- Problem to solve
Print every line exactly as it appears in the material below.

- Extracted entries
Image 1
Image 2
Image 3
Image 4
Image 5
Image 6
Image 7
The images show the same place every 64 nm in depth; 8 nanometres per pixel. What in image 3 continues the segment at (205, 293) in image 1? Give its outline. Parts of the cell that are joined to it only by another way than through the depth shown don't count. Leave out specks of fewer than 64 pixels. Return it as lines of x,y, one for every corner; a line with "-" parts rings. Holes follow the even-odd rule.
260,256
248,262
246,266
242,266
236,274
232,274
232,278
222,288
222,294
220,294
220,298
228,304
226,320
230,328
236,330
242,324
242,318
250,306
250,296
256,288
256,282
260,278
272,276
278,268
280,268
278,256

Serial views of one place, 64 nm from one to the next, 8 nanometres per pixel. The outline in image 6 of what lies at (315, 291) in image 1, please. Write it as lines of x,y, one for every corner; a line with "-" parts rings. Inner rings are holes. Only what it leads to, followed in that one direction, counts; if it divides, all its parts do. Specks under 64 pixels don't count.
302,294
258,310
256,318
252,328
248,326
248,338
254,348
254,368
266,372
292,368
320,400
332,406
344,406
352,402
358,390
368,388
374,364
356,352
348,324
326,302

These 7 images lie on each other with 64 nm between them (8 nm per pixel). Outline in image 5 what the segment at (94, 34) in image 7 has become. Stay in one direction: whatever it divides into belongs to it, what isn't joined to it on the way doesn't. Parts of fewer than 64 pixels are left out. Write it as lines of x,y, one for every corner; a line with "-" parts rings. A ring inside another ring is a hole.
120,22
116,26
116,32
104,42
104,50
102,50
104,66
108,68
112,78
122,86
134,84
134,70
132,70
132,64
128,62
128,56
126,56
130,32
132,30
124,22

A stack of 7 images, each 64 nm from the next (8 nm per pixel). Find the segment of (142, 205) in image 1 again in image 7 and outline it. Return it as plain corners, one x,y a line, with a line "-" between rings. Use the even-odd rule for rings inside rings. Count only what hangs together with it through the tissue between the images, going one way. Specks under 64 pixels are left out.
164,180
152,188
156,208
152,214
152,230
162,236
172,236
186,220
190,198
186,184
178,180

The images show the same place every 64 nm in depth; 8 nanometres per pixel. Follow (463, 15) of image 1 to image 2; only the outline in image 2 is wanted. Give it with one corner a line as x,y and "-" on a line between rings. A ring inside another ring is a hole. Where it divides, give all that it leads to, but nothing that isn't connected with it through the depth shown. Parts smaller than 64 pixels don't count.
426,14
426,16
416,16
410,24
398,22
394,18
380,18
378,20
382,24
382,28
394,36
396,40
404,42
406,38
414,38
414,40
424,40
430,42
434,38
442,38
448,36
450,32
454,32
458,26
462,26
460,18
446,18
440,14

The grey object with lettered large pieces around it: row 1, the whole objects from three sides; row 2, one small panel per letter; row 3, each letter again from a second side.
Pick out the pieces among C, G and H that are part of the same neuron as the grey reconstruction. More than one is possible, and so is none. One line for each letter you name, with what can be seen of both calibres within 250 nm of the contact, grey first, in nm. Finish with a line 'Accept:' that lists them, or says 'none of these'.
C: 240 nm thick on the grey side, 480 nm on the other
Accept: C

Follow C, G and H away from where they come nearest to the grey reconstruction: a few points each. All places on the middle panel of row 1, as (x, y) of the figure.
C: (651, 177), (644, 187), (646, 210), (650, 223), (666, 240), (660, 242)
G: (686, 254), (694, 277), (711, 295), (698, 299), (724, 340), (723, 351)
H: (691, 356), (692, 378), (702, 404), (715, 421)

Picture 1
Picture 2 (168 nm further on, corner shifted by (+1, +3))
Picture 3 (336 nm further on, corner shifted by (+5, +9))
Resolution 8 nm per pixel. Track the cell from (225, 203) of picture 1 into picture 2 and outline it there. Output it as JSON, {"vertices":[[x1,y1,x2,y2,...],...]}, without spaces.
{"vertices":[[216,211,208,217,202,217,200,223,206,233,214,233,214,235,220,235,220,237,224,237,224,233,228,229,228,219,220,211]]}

- Result below
Image 1
Image 2
Image 3
Image 4
Image 5
Image 6
Image 7
The images show the same place every 64 nm in depth; 8 nanometres per pixel. What in image 3 continues the segment at (205, 293) in image 1? Give its outline. Parts of the cell that are joined to it only by another way than through the depth shown don't count. Leave out specks of fewer than 64 pixels. Return it as lines of x,y, one for every corner; a line with "-" parts rings. Holes follow the even-odd rule.
260,256
248,262
246,266
242,266
236,274
232,274
232,278
222,288
222,294
220,294
220,298
228,304
226,320
230,328
236,330
242,324
242,318
250,306
250,296
256,288
256,282
260,278
272,276
278,268
280,268
278,256

Serial views of one place, 64 nm from one to the next, 8 nanometres per pixel. The outline in image 6 of what lies at (315, 291) in image 1, please. Write it as lines of x,y, one for every corner; a line with "-" parts rings. Inner rings are holes. Only what it leads to, followed in that one direction, counts; if it divides, all its parts do. Specks under 64 pixels don't count.
302,294
258,310
256,318
252,328
248,326
248,338
254,348
254,368
266,372
292,368
320,400
332,406
344,406
352,402
358,390
368,388
374,364
356,352
348,324
326,302

These 7 images lie on each other with 64 nm between them (8 nm per pixel). Outline in image 5 what the segment at (94, 34) in image 7 has become. Stay in one direction: whatever it divides into belongs to it, what isn't joined to it on the way doesn't. Parts of fewer than 64 pixels are left out. Write it as lines of x,y, one for every corner; a line with "-" parts rings. A ring inside another ring is a hole.
120,22
116,26
116,32
104,42
104,50
102,50
104,66
108,68
112,78
122,86
134,84
134,70
132,70
132,64
128,62
128,56
126,56
130,32
132,30
124,22

A stack of 7 images, each 64 nm from the next (8 nm per pixel). Find the segment of (142, 205) in image 1 again in image 7 and outline it. Return it as plain corners, one x,y a line, with a line "-" between rings. Use the even-odd rule for rings inside rings. Count only what hangs together with it through the tissue between the images, going one way. Specks under 64 pixels are left out.
164,180
152,188
156,208
152,214
152,230
162,236
172,236
186,220
190,198
186,184
178,180

The images show the same place every 64 nm in depth; 8 nanometres per pixel. Follow (463, 15) of image 1 to image 2; only the outline in image 2 is wanted. Give it with one corner a line as x,y and "-" on a line between rings. A ring inside another ring is a hole. Where it divides, give all that it leads to, but nothing that isn't connected with it through the depth shown. Parts smaller than 64 pixels don't count.
426,14
426,16
416,16
410,24
398,22
394,18
380,18
378,20
382,24
382,28
394,36
396,40
404,42
406,38
414,38
414,40
424,40
430,42
434,38
442,38
448,36
450,32
454,32
458,26
462,26
460,18
446,18
440,14

The grey object with lettered large pieces around it: row 1, the whole objects from three sides; row 2, one small panel per letter; row 3, each letter again from a second side.
Pick out the pieces among C, G and H that are part of the same neuron as the grey reconstruction. More than one is possible, and so is none. One line for each letter you name, with what can be seen of both calibres within 250 nm of the contact, grey first, in nm. Finish with a line 'Accept:' that lists them, or says 'none of these'.
C: 240 nm thick on the grey side, 480 nm on the other
Accept: C

Follow C, G and H away from where they come nearest to the grey reconstruction: a few points each. All places on the middle panel of row 1, as (x, y) of the figure.
C: (651, 177), (644, 187), (646, 210), (650, 223), (666, 240), (660, 242)
G: (686, 254), (694, 277), (711, 295), (698, 299), (724, 340), (723, 351)
H: (691, 356), (692, 378), (702, 404), (715, 421)

Picture 1
Picture 2 (168 nm further on, corner shifted by (+1, +3))
Picture 3 (336 nm further on, corner shifted by (+5, +9))
Resolution 8 nm per pixel. Track the cell from (225, 203) of picture 1 into picture 2 and outline it there. Output it as JSON, {"vertices":[[x1,y1,x2,y2,...],...]}, without spaces.
{"vertices":[[216,211,208,217,202,217,200,223,206,233,214,233,214,235,220,235,220,237,224,237,224,233,228,229,228,219,220,211]]}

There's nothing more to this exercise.